Barb J, Wilsons Creek.
No doubt about it, here in the Northern Rivers we are blessed. Blessed with clean air, peace and serenity, food in natural abundance, barely any traffic…. etc, etc… I could go on. Even if you’re one of the many paying too much rent and pinched by the cost of living, you’ve still got it pretty damn good. If you have the privilege to own property, and perhaps a business (or three) – your privilege is great. But privilege doesn’t just mean counting our luck and blessing confers responsibility.
For those of us born with access to power and resources it may be hard for us to even see our privilege.
The Random House Dictionary (1993) defines privilege as ‘a right, immunity, or benefit enjoyed only by a person beyond the advantages of most.’

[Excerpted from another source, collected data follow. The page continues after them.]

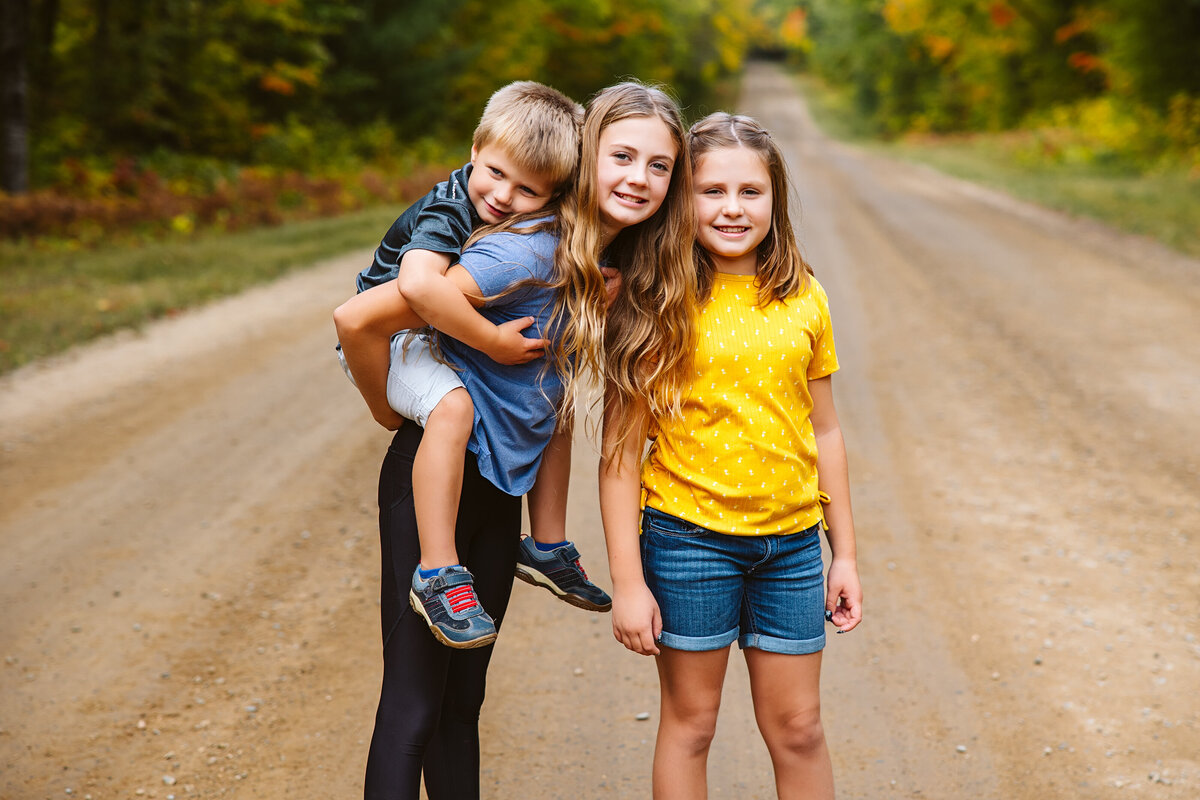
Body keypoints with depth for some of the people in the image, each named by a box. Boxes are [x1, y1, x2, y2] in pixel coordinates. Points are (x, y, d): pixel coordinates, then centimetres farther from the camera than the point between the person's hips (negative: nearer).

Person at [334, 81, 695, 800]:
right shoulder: (531, 254, -24)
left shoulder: (623, 265, 0)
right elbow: (357, 318, -23)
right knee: (415, 702, -4)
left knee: (464, 695, 17)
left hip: (505, 487, 8)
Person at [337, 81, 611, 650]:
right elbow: (418, 284, -49)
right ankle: (437, 575, -32)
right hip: (389, 339, -8)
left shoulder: (534, 222, -6)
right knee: (452, 404, -35)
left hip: (450, 343, 8)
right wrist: (492, 341, -41)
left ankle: (547, 545, 16)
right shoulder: (447, 213, -29)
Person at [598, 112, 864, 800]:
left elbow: (824, 430, 11)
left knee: (798, 727, 11)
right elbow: (621, 449, -8)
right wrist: (628, 581, -11)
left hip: (792, 538, 3)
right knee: (690, 722, 8)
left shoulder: (804, 299, 4)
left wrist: (845, 554, 11)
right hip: (688, 535, -3)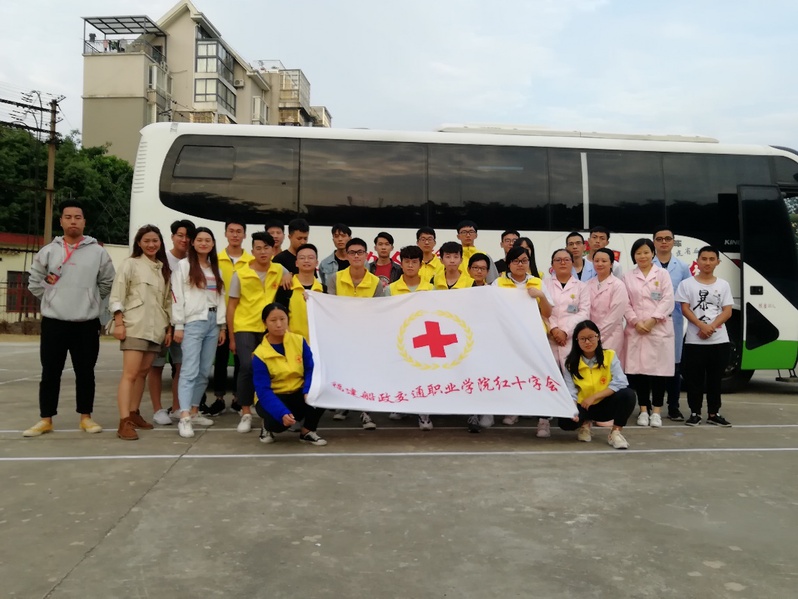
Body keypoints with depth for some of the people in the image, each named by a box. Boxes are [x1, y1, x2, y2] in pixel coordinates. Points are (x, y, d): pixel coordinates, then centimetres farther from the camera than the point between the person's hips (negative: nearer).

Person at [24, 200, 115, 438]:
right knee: (50, 373, 6)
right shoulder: (48, 251, 4)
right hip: (53, 322, 1)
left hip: (87, 323, -1)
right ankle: (46, 420, 16)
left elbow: (107, 282, 10)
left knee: (85, 373, 7)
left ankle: (85, 417, 18)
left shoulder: (97, 251, 1)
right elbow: (34, 281, 13)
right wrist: (51, 299, 8)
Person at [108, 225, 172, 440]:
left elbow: (168, 301, 17)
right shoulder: (130, 264, 1)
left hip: (155, 329, 6)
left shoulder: (164, 269, 16)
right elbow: (116, 295, -5)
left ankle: (134, 413, 20)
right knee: (130, 374, -12)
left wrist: (169, 328, 12)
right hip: (134, 326, -6)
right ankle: (124, 422, -16)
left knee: (143, 373, 10)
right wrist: (118, 322, -13)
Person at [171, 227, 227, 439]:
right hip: (193, 323, -6)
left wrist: (222, 325, 9)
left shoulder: (216, 269, 16)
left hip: (213, 322, 6)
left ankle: (194, 412, 17)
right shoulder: (184, 265, 0)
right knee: (190, 370, -13)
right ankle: (184, 419, -17)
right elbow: (177, 297, -5)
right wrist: (178, 325, -10)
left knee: (204, 371, 7)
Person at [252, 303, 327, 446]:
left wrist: (308, 391, -29)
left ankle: (307, 432, -3)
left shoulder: (299, 341, -8)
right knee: (279, 421, -36)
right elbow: (263, 391, -22)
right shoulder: (260, 354, -17)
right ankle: (268, 426, 5)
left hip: (298, 393, 3)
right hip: (272, 397, -3)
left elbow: (311, 369, -9)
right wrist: (282, 413, -37)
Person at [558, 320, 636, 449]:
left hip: (605, 406, 0)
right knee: (565, 421, -31)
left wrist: (594, 397, -21)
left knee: (628, 395, -30)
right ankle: (584, 424, 7)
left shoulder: (610, 355, -7)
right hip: (583, 407, 0)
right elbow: (570, 392, -12)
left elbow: (621, 383, -17)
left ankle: (615, 433, -10)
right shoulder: (571, 362, -5)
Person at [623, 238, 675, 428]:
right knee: (638, 369, 0)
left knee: (658, 369, -2)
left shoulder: (662, 275, 7)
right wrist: (636, 322, -11)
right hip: (636, 329, 1)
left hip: (659, 329, -1)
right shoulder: (628, 277, 10)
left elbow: (667, 301, -2)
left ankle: (656, 411, 7)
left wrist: (652, 320, -13)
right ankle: (644, 410, 11)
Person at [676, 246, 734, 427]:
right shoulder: (687, 284, 1)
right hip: (694, 340, -2)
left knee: (715, 378, 8)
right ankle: (695, 413, 11)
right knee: (694, 379, 2)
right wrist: (703, 326, -18)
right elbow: (685, 309, -5)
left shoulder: (723, 285, 8)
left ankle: (713, 413, 18)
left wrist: (712, 327, -14)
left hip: (719, 340, 2)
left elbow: (727, 312, 2)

In this largely white population, perhaps we forget that many don’t have the same advantages. We are the ‘racial norm’, its mostly white people working in our stores, represented in newspaper, on local government. Yes, some of us come other places or from families with a mixed lineage, but nonetheless, diversity is seriously lacking here.
Are there economical, social and political opportunities for a more diverse population in our area? Not really.

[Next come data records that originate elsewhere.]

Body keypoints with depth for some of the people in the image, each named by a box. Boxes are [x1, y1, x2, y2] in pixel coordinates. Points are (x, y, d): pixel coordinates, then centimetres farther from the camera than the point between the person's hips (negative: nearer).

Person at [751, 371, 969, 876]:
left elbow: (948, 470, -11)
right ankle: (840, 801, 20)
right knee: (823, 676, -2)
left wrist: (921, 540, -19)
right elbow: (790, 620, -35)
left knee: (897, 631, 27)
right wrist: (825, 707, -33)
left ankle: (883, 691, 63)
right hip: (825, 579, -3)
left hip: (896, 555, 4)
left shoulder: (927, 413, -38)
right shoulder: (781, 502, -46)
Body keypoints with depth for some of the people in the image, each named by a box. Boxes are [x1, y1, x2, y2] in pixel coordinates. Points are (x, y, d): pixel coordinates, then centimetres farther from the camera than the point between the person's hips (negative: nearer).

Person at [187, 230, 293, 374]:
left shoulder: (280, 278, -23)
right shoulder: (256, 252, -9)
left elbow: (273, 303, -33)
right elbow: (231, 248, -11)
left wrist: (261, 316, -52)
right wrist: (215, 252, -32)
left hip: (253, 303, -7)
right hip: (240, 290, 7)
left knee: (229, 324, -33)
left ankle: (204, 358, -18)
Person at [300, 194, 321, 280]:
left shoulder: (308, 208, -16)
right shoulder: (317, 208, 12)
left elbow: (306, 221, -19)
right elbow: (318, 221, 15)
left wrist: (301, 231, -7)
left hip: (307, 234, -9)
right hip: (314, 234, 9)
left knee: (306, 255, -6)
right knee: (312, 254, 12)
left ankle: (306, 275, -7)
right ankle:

Yes – we do honour the original custodians of the land on BayFM, and we might discuss certain human rights issues in world news over our morning latte, and Im sure many of you feel a moment of heartache for the homeless person on the streets of Byron. But for the most part we have the privilege not to have to live with an acute stress of issues of displacement and lack of basic resources.
Most of us are doing pretty well in terms of health & economic wellbeing, we have a good health care system & education system compared to other countries like the USA. Yet Indigenous Australians still suffer abject poverty and we are still refusing refugees to settle on our vast under-populated lands.
These musing are in my heart right now as I ponder the predicament of Manus Island refugees. So much space here. So much wealth. Couldn’t we offer some help here in pretty Byron Bay? or would it disturb our white sense of order and ‘peace’ too much. I know our major Simon Richardson agrees – as he was quoted in “The Voice of Byron” on 17 Nov. As he says ““Being a Refugee Welcome Zone is about displaying human compassion, upholding the human rights of refugees and enhancing cultural and religious diversity in our community – these sentiments remain as strong as ever for our Shire,” Mayor Richardson, said.”.
Recognising privilege doesn’t mean suffering guilt or shame for our privileged lot in life. Rather it means considering how we can use our privilege to influence some positive change in the world. Can you speak to the Australian Parliament to influence change?